とても、人間が生きていられるような威力ではない。
「お、おっさん」
目の前の天災を眺めていたシュザンは、汗にまみれた手を握りしめ、呆然と呟いた。
もうもうと立ち上る土煙で視界は遮られ、焦げ臭い臭いが鼻を突く。
「じゃ、ジャネット、ウルフ、隊長。皆、し、死んじゃったのかしら」
震える声で問いかけるサラリの肩に、シュザンは手を置いた。
「……ど、どうなった?」
「あ、見てシュザン!」
サラリが指差す先に、シュザンは視線を向ける。
風が吹き、みるみる土煙が晴れていく。その中に、険しい顔で佇む三人の姿があった。乗っていた馬は地面に倒れていたが、三人は鎧が所々壊れているだけで、大きな怪我はしていない。

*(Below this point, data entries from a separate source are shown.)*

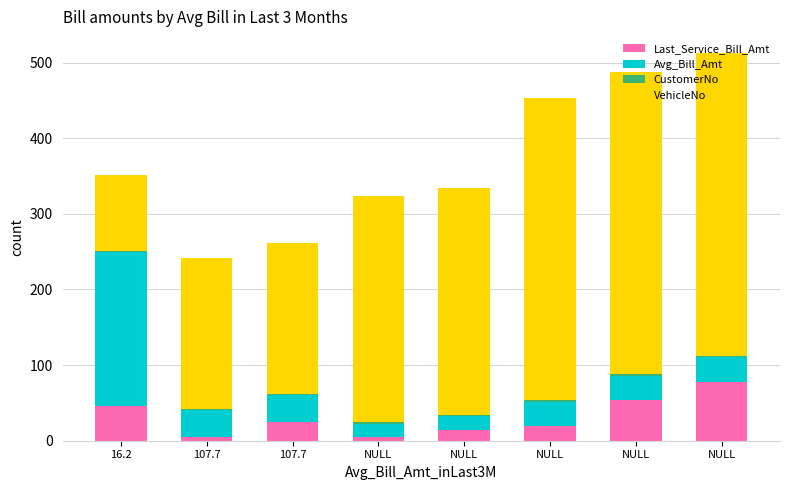

What is the label of the 6th bar from the right?

107.7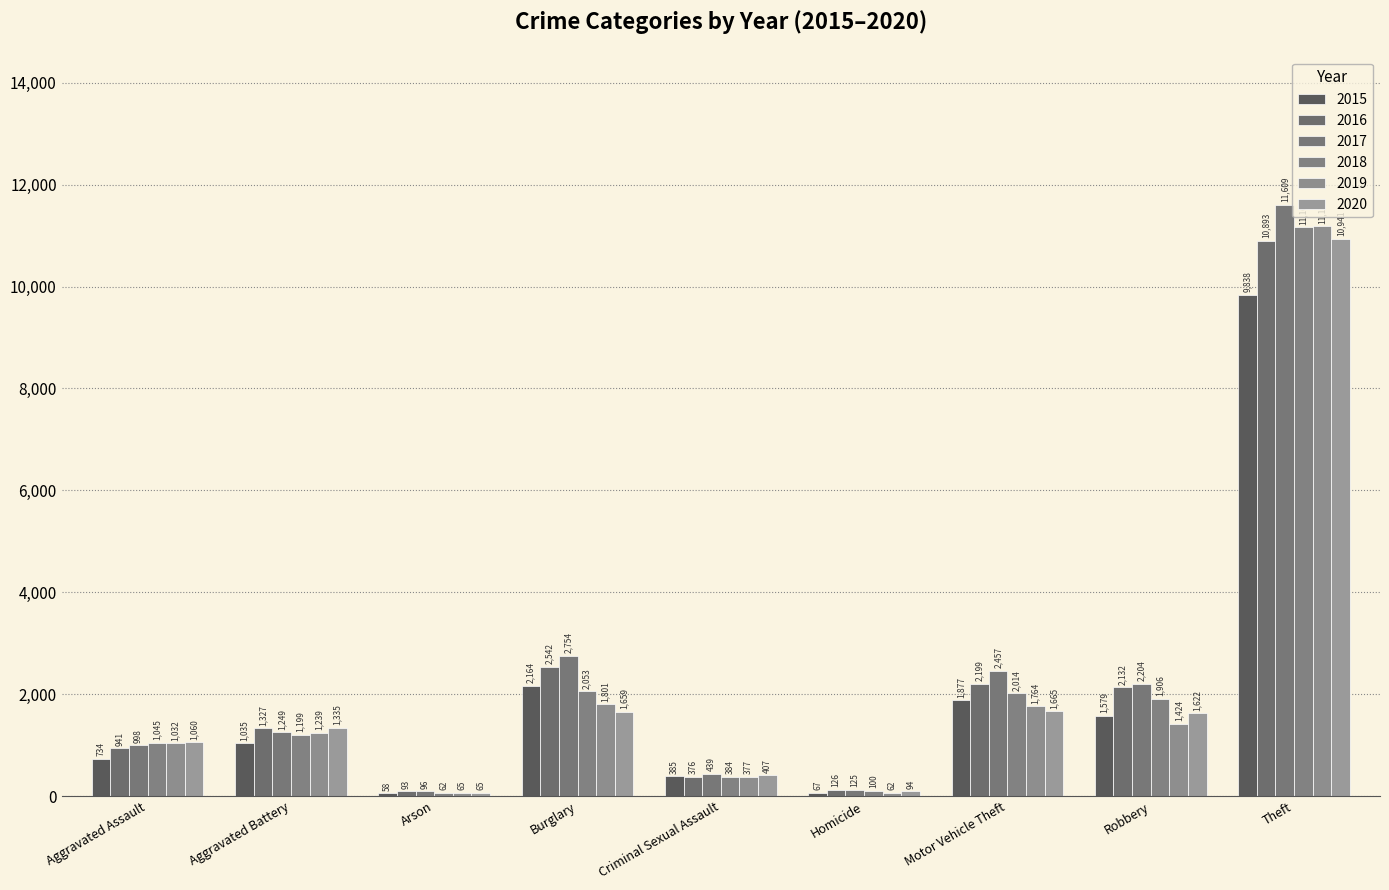

What is the difference between the 2020 values at Aggravated Battery and Burglary?

324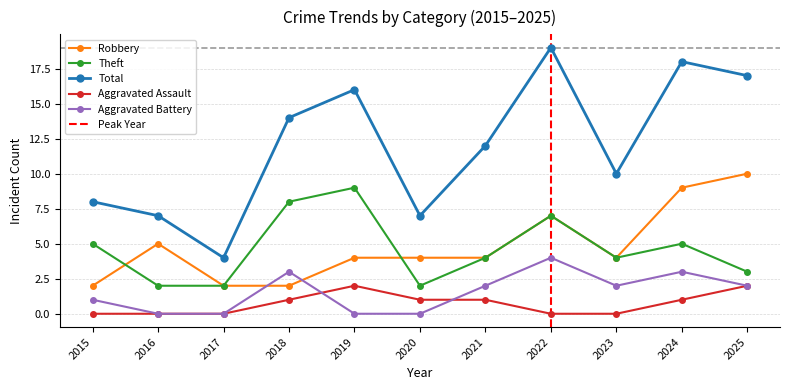

What is the spread (max minus min) of values at 2024?

17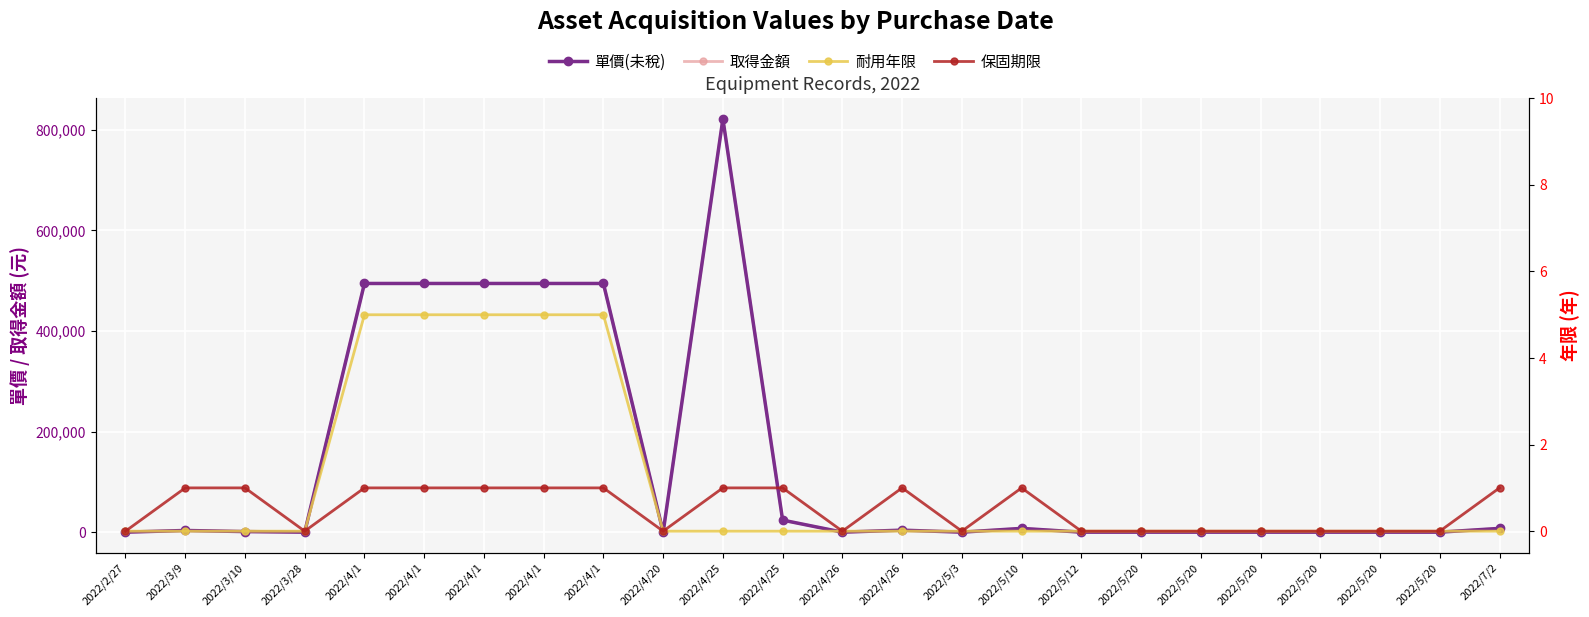

At which category does 保固期限 reach its first local valley?

2022/3/28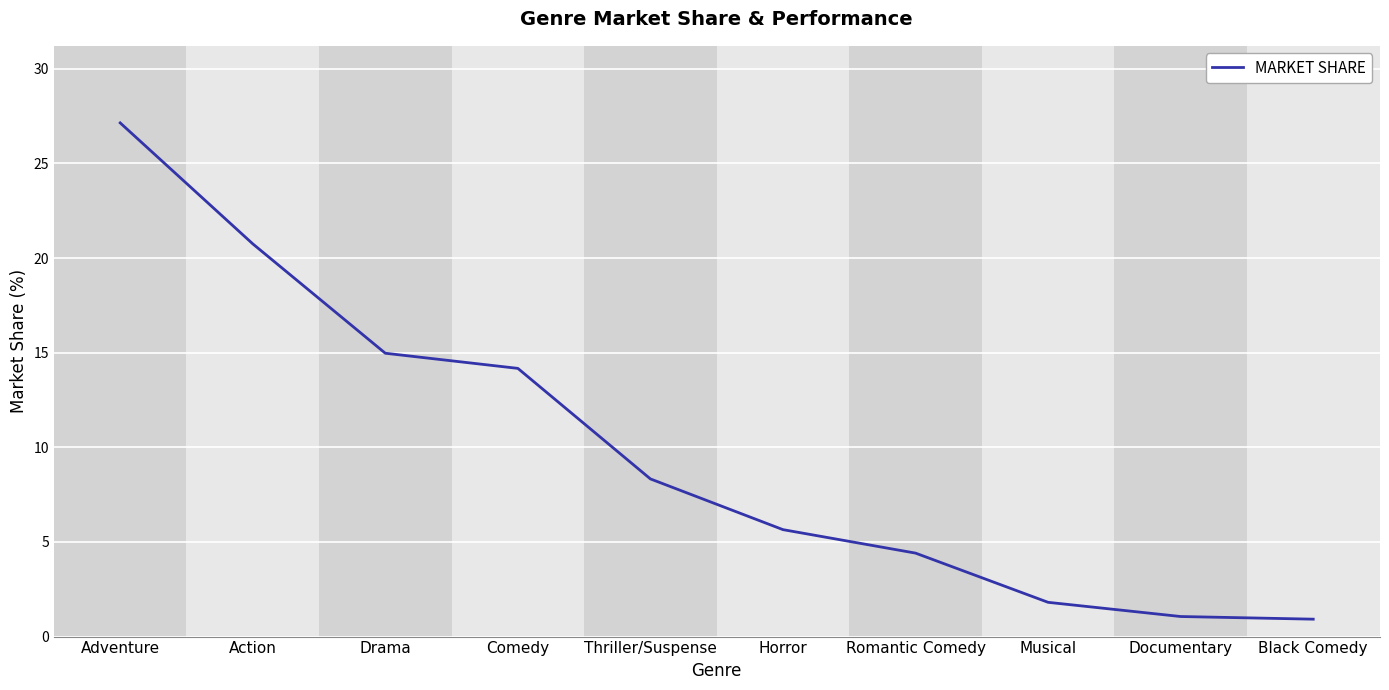

What is the greatest value displayed?

27.1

「耐魔力加工が施された鎧かい、小賢しい。じゃが、そう何度も受けられるものではないじゃろう。とっとと、去るが良い」
グレゴリーは、普段の彼らしくなく舌打ちをすると、忌々しげに徹底を指示した。
背を向け、去り行く三人に、シュザンは言葉を投げる。
「待てよ、突然なんなんだよ。意味が、わかんねえよ。……なんとかいってくれ」
……返事はない。去り際に、ウルフがシュザンを見て、首を振った。
シュザンとサラリは、ただ立ち尽くすしかできなかった。
「おーい。お前ら、どうしたんだ? ……魔女様、こいつら僕を無視する」
「……ショックを受けとるようじゃのう。パジュ、その二人をワシのもとへ案内するのじゃ」
「はいー。ほら、行くぞ。付いてこい」
耳元でけたたましく叫ぶ妖精にさえ、意識を向けることはできない。ぐるりぐるりと、さきほどの出来事を思い返し、「ちくしょう」とシュザンは言葉を絞り出した。
風が吹き、分厚い雲から雨が降り出す。
今日、雨に濡れたのは二度目だった。
一度目は、悪態をつきながらも、グレゴリーたちと共にいた。
――二度目の雨は、夏だというのにやけに冷たく感じた。
シュザンは雨のニオイを胸いっぱいに吸い込むと、もう一度「ちくしょう」と呟いた。